- WRITTEN INSTRUCTION -
Copy the listing from the line with "class: Magnoliopsida" through the final line of the listing, substituting "vernacular name" for "common name" and leaving everything else unchanged.

- INFORMATION GIVEN -

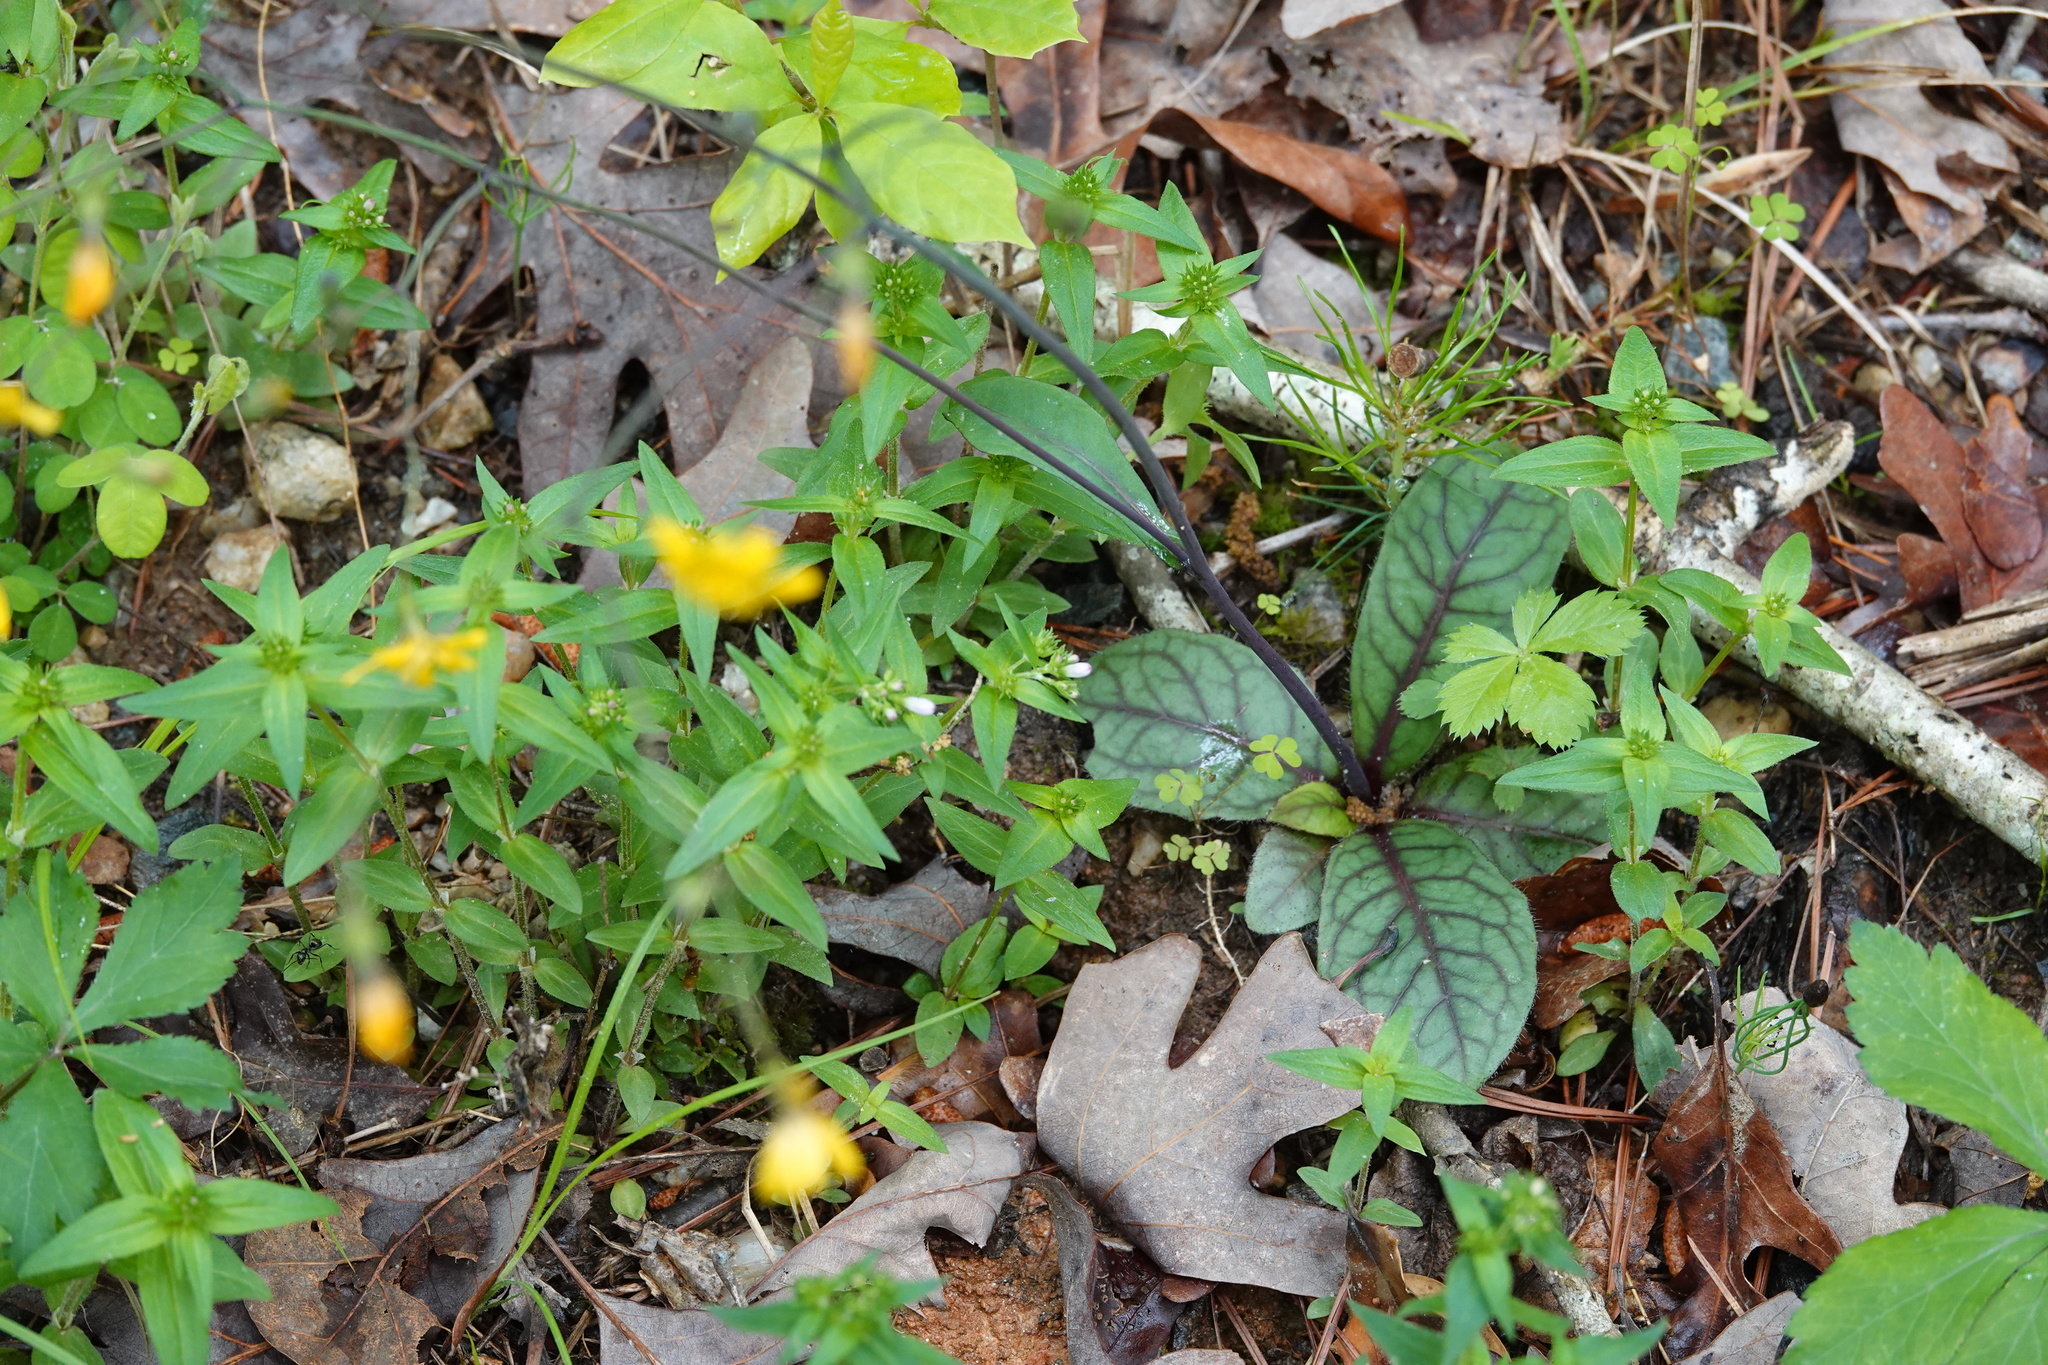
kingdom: Plantae
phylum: Tracheophyta
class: Magnoliopsida
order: Asterales
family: Asteraceae
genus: Hieracium
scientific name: Hieracium venosum
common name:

- SOLUTION -
class: Magnoliopsida
order: Asterales
family: Asteraceae
genus: Hieracium
scientific name: Hieracium venosum
vernacular name:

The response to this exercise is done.